Im LTC war die Einführung des anspruchsvollen Programms zunächst mit Startschwierigkeiten verbunden: Etliche Schüler stammten aus sozial benachteiligten Familien, hatten keine Eltern, die sie beim Lernen unterstützen konnten, nicht wenige waren erst vor kurzem nach Luxemburg gekommen. Dank einer strengen Vorauswahl und dem Engagement der Lehrer – und der Schüler – zählt der französischsprachige BI heute fest zum Schulprogramm.

Kurz darauf folgte das Athenäum mit einem BI-Programm auf Englisch. Dort sind es allerdings vor allem Kinder aus besser gestellten englischsprachigen Elternhäusern, die die BI-Klassen besuchen, darunter zunehmend Luxemburger, die in England oder den USA studieren wollen. „So ein Studium ist mit hohen Kosten verbunden“, weiß BI-Koordinatorin Joanne Goebbels. Weil das BI-Programm im Rahmen der öffentlichen Schule angeboten wird, kostet es die Eltern, anders als an der Waldorfschule und der International School, nichts.

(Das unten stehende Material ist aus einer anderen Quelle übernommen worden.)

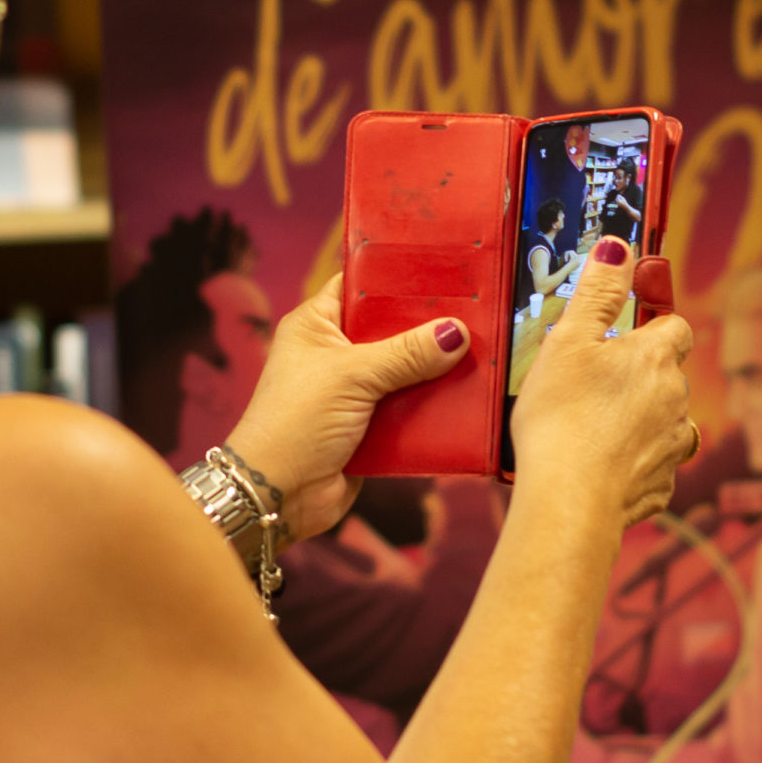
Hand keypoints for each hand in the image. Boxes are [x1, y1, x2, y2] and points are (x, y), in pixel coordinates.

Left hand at [223, 275, 469, 542]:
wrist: (278, 496)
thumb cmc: (297, 422)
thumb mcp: (352, 376)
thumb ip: (406, 353)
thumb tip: (456, 332)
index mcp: (317, 325)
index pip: (360, 285)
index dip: (396, 276)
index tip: (442, 266)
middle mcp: (335, 353)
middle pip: (391, 329)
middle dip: (428, 326)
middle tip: (475, 310)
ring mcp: (354, 392)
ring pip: (407, 370)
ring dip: (436, 369)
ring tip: (483, 350)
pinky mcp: (372, 427)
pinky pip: (411, 408)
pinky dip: (433, 405)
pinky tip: (469, 394)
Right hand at [510, 237, 692, 528]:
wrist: (568, 501)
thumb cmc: (563, 418)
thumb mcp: (568, 340)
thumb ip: (597, 292)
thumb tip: (619, 248)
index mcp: (656, 358)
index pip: (674, 326)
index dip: (652, 323)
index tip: (627, 327)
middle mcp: (676, 400)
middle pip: (667, 376)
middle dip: (638, 376)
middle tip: (591, 383)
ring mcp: (672, 447)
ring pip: (664, 423)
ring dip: (639, 422)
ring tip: (593, 428)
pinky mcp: (660, 488)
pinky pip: (651, 466)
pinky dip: (632, 464)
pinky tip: (599, 467)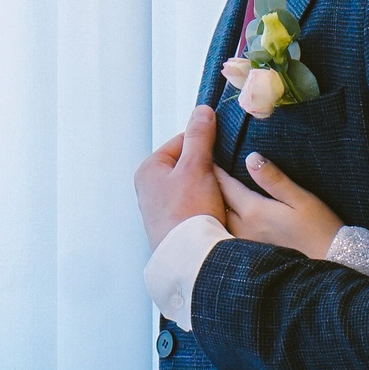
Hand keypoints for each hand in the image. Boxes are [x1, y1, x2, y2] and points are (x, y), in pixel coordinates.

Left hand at [136, 107, 226, 247]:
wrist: (188, 258)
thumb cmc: (188, 212)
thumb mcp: (197, 167)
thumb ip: (199, 137)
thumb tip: (202, 111)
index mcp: (149, 168)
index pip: (182, 142)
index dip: (205, 146)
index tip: (220, 156)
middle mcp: (148, 187)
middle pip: (186, 165)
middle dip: (206, 170)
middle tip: (220, 181)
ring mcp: (158, 208)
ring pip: (190, 186)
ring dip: (207, 189)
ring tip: (216, 200)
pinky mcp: (170, 225)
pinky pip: (190, 205)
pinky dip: (203, 206)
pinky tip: (212, 213)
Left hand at [215, 150, 342, 260]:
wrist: (332, 264)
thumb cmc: (320, 230)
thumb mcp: (301, 199)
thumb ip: (274, 179)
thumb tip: (250, 157)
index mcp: (254, 211)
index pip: (226, 185)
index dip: (215, 170)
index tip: (206, 157)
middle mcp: (244, 229)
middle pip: (219, 204)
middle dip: (211, 188)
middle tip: (202, 173)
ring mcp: (246, 245)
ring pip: (222, 221)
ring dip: (216, 207)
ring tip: (210, 194)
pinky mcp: (252, 256)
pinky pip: (230, 234)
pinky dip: (224, 223)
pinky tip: (226, 219)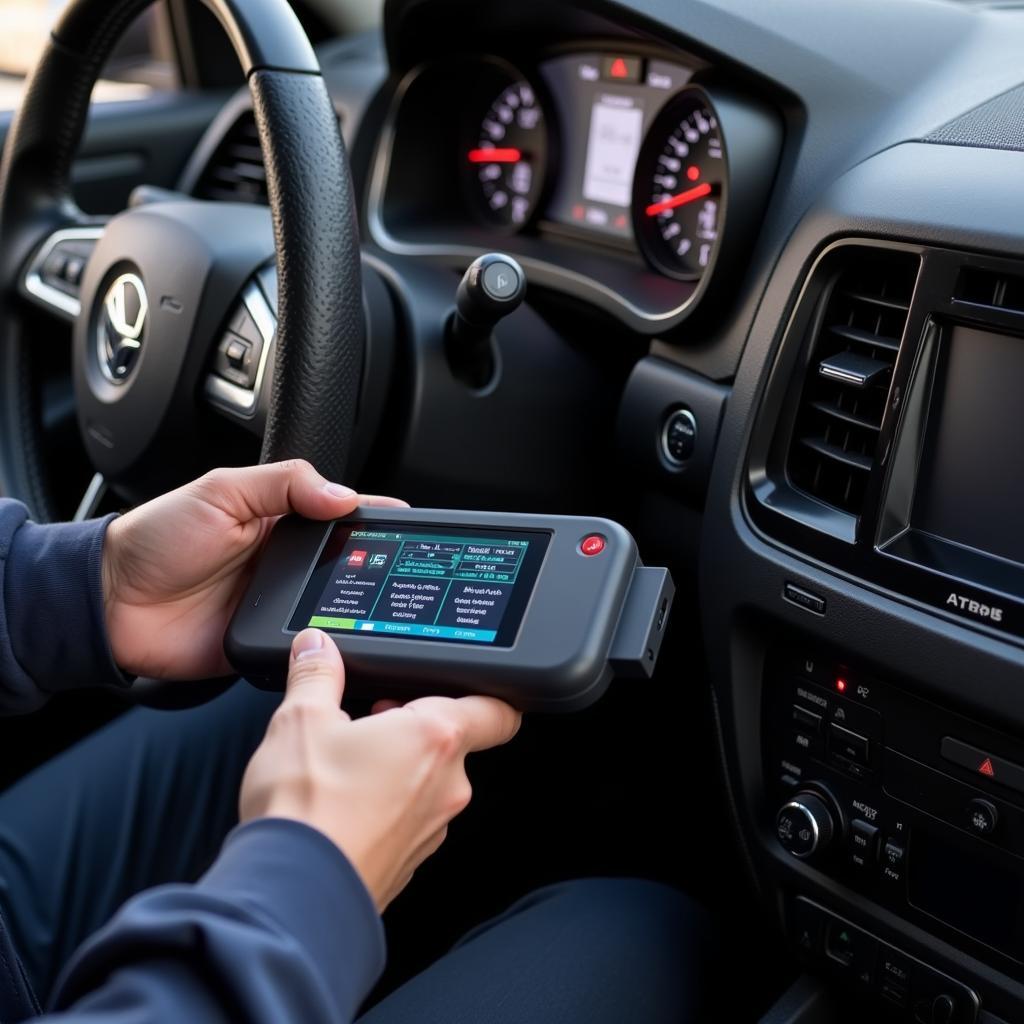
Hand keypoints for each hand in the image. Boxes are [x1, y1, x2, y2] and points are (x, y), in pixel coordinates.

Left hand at [102, 461, 406, 678]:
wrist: (112, 604)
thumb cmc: (157, 539)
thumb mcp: (222, 490)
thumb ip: (285, 484)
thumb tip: (344, 496)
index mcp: (281, 519)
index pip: (341, 513)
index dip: (374, 516)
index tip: (410, 523)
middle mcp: (287, 561)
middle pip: (348, 562)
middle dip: (377, 565)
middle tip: (406, 569)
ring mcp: (281, 603)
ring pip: (337, 606)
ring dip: (358, 606)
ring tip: (389, 605)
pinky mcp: (268, 642)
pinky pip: (307, 645)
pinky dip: (327, 645)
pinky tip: (349, 639)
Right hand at [240, 629, 521, 909]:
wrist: (290, 895)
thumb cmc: (306, 808)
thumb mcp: (301, 719)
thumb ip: (316, 674)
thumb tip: (317, 647)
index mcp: (435, 738)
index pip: (498, 711)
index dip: (489, 694)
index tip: (466, 687)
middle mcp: (447, 785)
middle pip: (453, 743)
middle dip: (415, 728)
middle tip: (372, 720)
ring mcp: (431, 830)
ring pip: (430, 784)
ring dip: (400, 769)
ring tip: (345, 765)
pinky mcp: (409, 863)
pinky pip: (409, 821)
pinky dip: (385, 807)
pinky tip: (341, 806)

Fast 100 Schüler besuchen das englische BI-Programm. Das Interesse ist groß. Dieses Jahr haben sich über 50 Bewerber gemeldet. „Bisher mussten wir niemanden, der unseren Aufnahmetest bestanden hat, abweisen. Das könnte sich dieses Jahr ändern“, sagt Goebbels.

Auch das hauptstädtische Lycée technique Michel Lucius hält ein Englisch-Angebot bereit, das auf den A-Levels-Abschluss oder die Berufsausbildung vorbereitet und ebenfalls durch öffentliche Gelder finanziert wird. Ihre Schüler kämen „von überall“, sagt LTML-Direktorin Pascale Petry. „Es kann ein Neuankömmling aus Portugal sein, ebensowie ein Schüler, dessen Vater oder Mutter für eine Arbeit nach Luxemburg gekommen ist.“ Auch das englischsprachige Angebot am LTML erfreut sich wachsender Beliebtheit.

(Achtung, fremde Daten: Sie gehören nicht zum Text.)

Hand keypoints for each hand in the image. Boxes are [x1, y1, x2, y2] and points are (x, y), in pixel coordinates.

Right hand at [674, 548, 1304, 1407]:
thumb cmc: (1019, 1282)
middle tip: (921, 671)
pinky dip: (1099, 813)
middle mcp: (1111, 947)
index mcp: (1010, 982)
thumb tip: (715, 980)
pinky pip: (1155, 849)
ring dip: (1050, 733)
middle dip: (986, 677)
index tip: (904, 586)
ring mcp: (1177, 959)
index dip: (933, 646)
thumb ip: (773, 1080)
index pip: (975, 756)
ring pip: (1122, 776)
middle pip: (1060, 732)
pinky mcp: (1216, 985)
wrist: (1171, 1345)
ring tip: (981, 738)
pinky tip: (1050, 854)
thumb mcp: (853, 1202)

So hat sich in den vergangenen Jahren das Angebot der öffentlichen Schule sprachlich und pädagogisch immer mehr ausdifferenziert. Vom französisch- und englischsprachigen Bac international, englischsprachigen A-Levels, dem französischen Bac oder nun dem europäischen Abitur – über mangelnde Vielfalt des Schulangebots lässt sich kaum mehr klagen. Gleichzeitig drängt sich mit jedem neuen genehmigten Projekt die Frage auf, was der Trend zu anderen Diplomen für die Zukunft der Luxemburger Schule bedeutet. Und für faire Bildungschancen. Die noch unter der vorigen Regierung begonnene, nie fertig gestellte Sekundarschulreform lässt auf sich warten, dabei waren sich alle Seiten einig, dass es so nicht weitergehen kann. Eltern stimmen mit den Füßen ab und melden ihre Kinder auf Privatschulen im In- oder Ausland an. Wenn sie sie bezahlen können.

Zumindest theoretisch könnten sie sich das Geld künftig sparen und von den neu geschaffenen öffentlichen Angeboten profitieren. Aber tun sie das auch? Oder vergrößern die Angebote die ohnehin stark ausgeprägte soziale Segregation in Luxemburg: weil Kinder von bildungsbewussten einkommensstarken Eltern in jenen Programmen die Nase vorne haben, weil sie mit Mutter oder Vater für die Zulassung büffeln können, ihre Eltern eloquentere Motivationsschreiben verfassen und im Bewerbungsgespräch souveräner auftreten?

Die Benachteiligung von Einwanderer- und Arbeiterkindern im herkömmlichen Schulsystem ist bestens dokumentiert. Aber wie steht es um die alternativen Angebote in den privaten und zunehmend in den öffentlichen Schulen? Bislang wurde nicht untersucht, ob die Programme halten, was sie versprechen und wie sie sich auf die Bildungschancen auswirken. Wie aber will der Minister ungleiche Startchancen bekämpfen, ohne die Effekte der vielen Alternativangebote zu kennen? Droht etwa eine Zukunft, in der mehr noch als heute schon sozial schwache Schüler nur das Technique bleibt, während eine Elite sich im Classique, in einer Europaschule oder mittels BI die Zukunft sichert? Immerhin, am Lycée technique du centre scheint der Bac international auch in sozialer Hinsicht gewinnbringend zu sein: Zwischen 50 und 60 Prozent der BI-Schüler am LTC stammen aus Elternhäusern, die der Rapport Lycée und der Bildungsbericht 2015 als „peu favorisés“ beschreiben, sagt LTC-Vizedirektorin Antoinette Maas. Im Landesdurchschnitt schaffen nur rund 14 Prozent der Kinder aus diesen Verhältnissen den Sprung ins Classique.